When Can I apply for Equity
Typically you can apply for equity releases once you are over the age of 55. However, the earlier you try to unlock equity from your home, the more it will cost in the long run due to interest on the loan. There are some equity release loans that allow you to make voluntary payments towards the balance. Normally you can pay up to 10% of the initial mortgage balance to help keep the loan under control.
How much can I unlock?
This will depend a lot on your age, your life expectancy, and the value of your property. As we mention above, it can be as much as 60% of the value of your property.
Does the money come with conditions?
Only one – any mortgage on the property must be settled using the equity release. After that, once you have unlocked the equity, it is yours to do with as you please.
Will my spouse be able to live in our home when I die under equity release?
If the mortgage on your home was in both of your names, then your spouse will be able to stay in your home once you’ve passed away. If it is not, then your spouse will have to sell the property to repay the equity releases once you’ve died. This is a situation where an executor may consider paying off the balance of the equity releases with funds from the estate instead of selling the property.
What Normally happens when you die
Usually, when someone dies, the home is sold and the money that remains after paying off the estate agent, the solicitor, is then used to pay off the equity release loan.

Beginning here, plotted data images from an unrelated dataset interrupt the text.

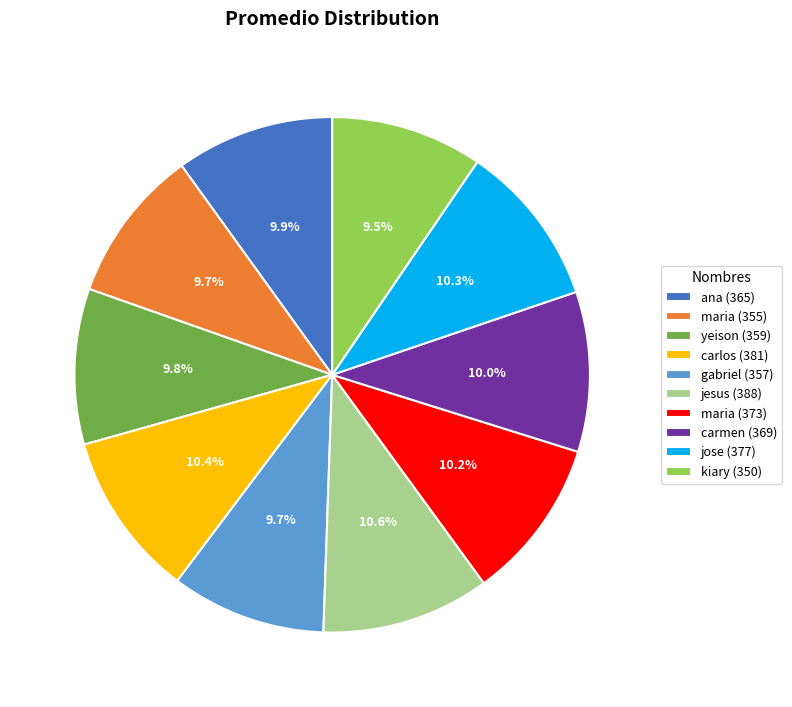

To the nearest percent, what is the difference between the largest and smallest slice percentages?

1%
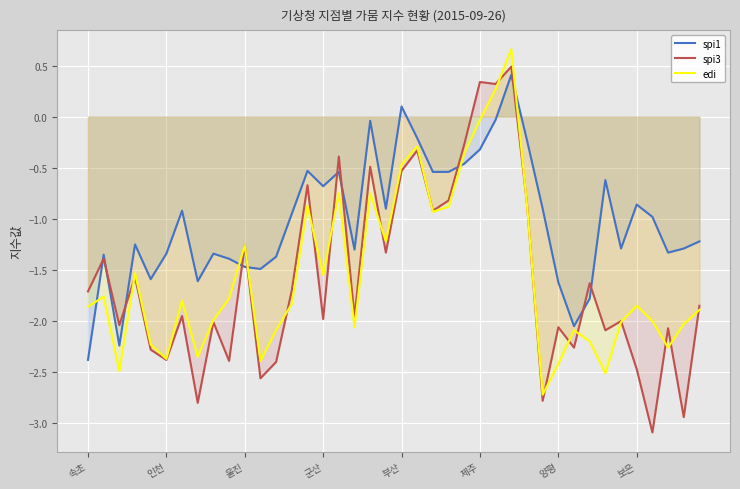

Where is spi1 nearest to the value 0?

26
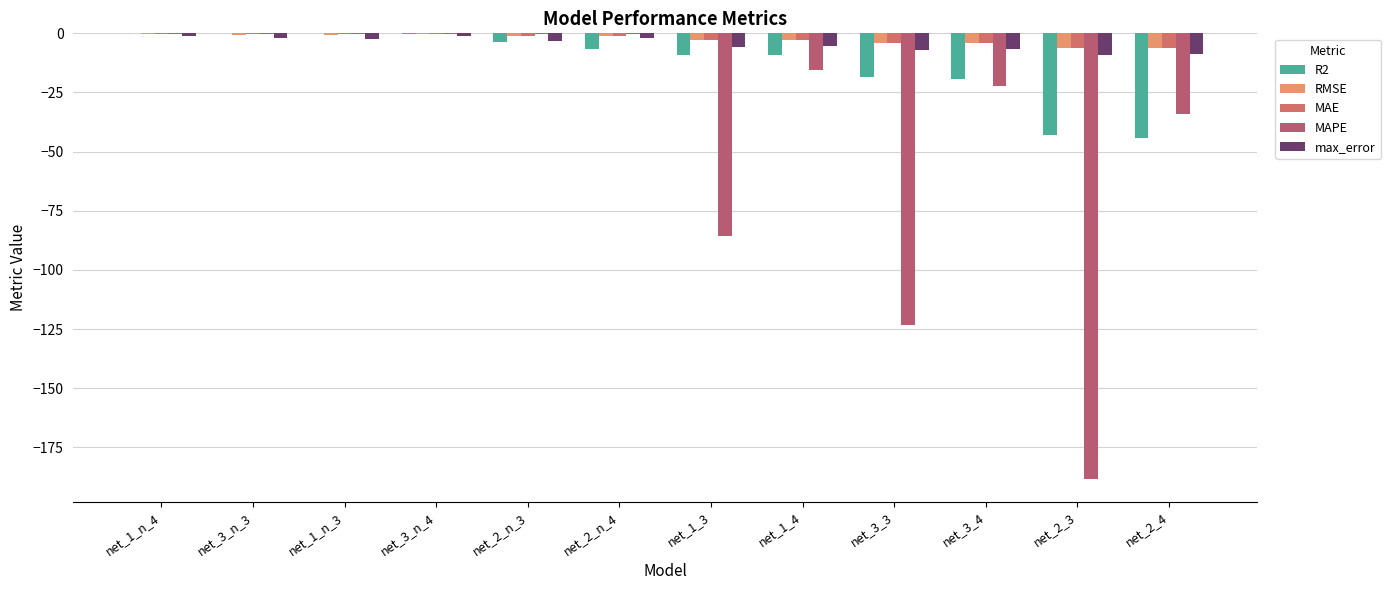

How many data points does each series have?

12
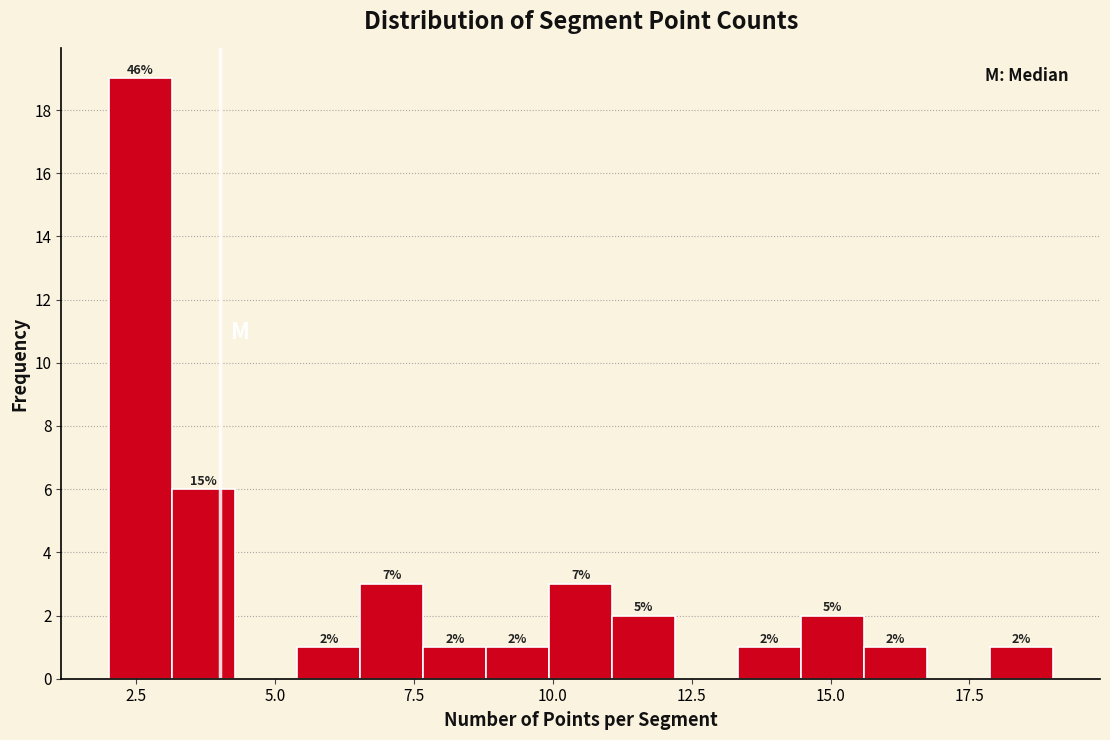

Around what value on the x-axis is the tallest bar? Give the approximate position of its centre, as read against the axis.

2.5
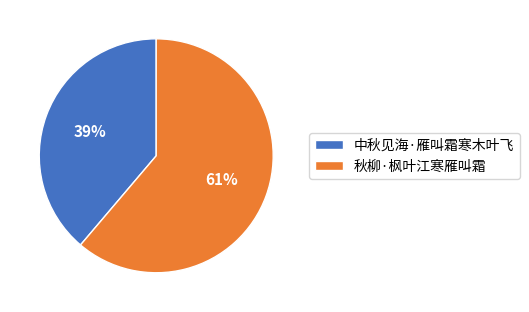

Does 秋柳·枫叶江寒雁叫霜 represent more than half of the total?

Yes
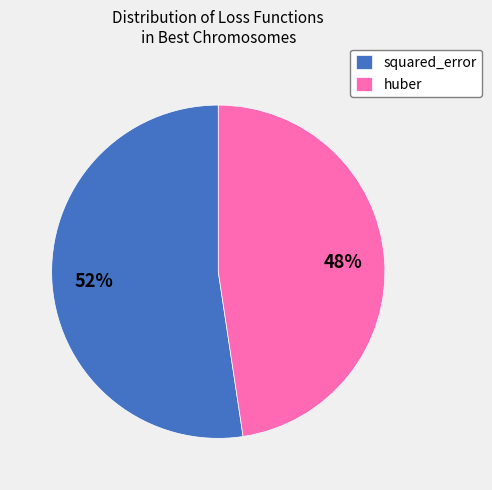

Rank the categories by value from highest to lowest.

squared_error, huber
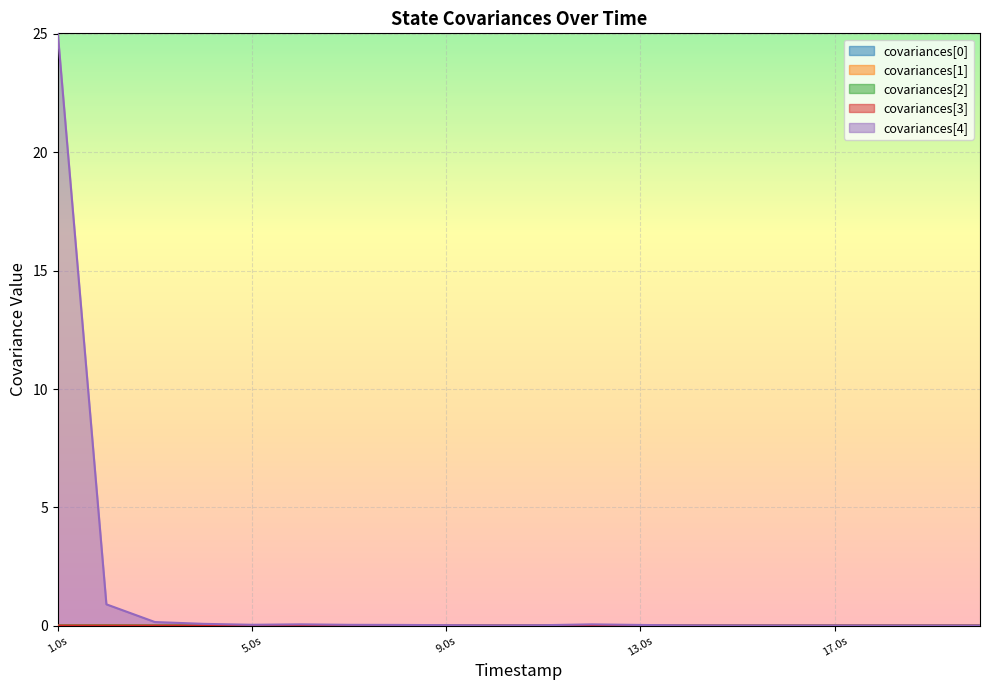

What are all the series names shown in the legend?

covariances[0], covariances[1], covariances[2], covariances[3], covariances[4]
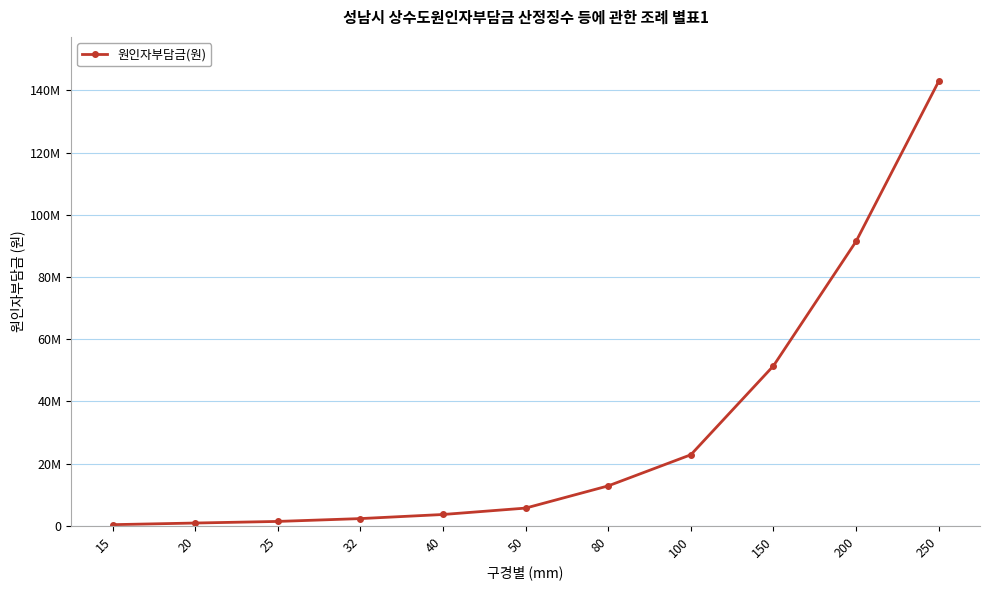

Reading right to left, what are all the values shown in this chart?

250=142913000	200=91462000	150=51446000	100=22862000	80=12859000	50=5713000	40=3656000	32=2339000	25=1426000	20=911000	15=386000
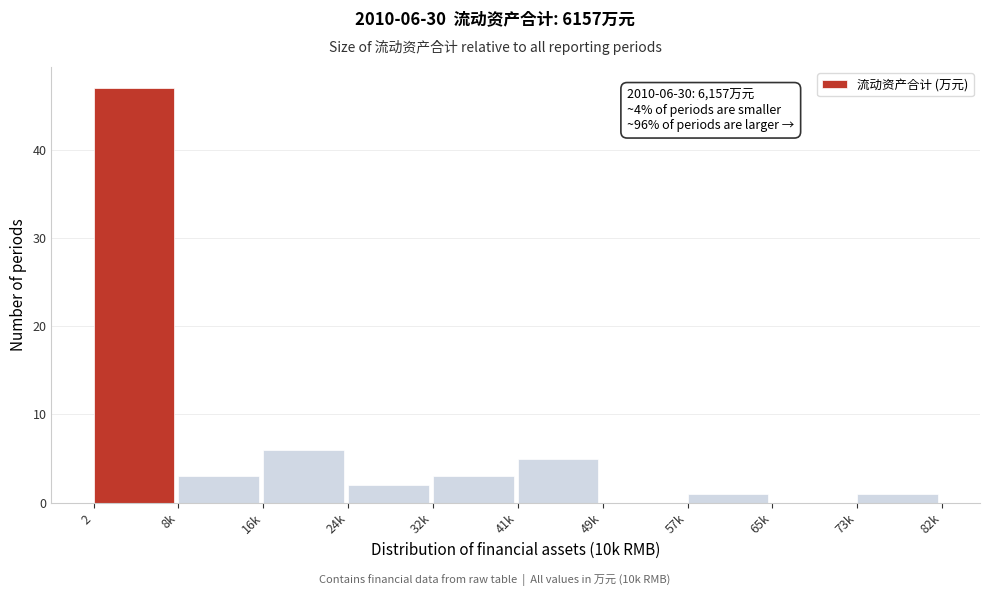

Reading left to right, list all the values displayed in this chart.

2=47	8k=3	16k=6	24k=2	32k=3	41k=5	49k=0	57k=1	65k=0	73k=1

Anything that remains after that is put with the rest of the estate and settled as per the will.
However, if there is enough money in the estate to pay off the equity release loan without selling the house, the executor may choose to pay off the balance of the equity release loan and keep the property as an asset for the estate.
This will depend on the type of equity release you have opted for. Some equity release schemes will take the property upon your death regardless of whether the loan can be repaid or not.
Most equity release schemes also offer a guarantee against negative equity. This means that those who inherit your estate won’t have to pay back more than the value of your home.